**What to produce:**
With the records below as input, work out how many lines include the word "ubsing". Give only the number.

Electronics engineering source data
———
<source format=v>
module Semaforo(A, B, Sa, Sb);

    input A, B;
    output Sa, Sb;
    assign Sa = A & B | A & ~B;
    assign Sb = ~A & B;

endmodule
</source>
———
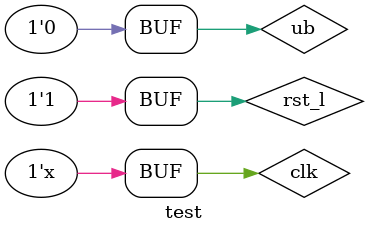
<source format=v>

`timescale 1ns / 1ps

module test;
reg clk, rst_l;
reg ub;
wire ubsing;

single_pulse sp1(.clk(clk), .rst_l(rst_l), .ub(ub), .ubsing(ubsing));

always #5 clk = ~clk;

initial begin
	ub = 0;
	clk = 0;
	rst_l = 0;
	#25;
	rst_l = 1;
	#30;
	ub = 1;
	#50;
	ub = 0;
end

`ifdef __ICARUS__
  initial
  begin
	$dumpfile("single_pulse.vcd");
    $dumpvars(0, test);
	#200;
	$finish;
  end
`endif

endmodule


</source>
———
**Reply to the exercise:**
2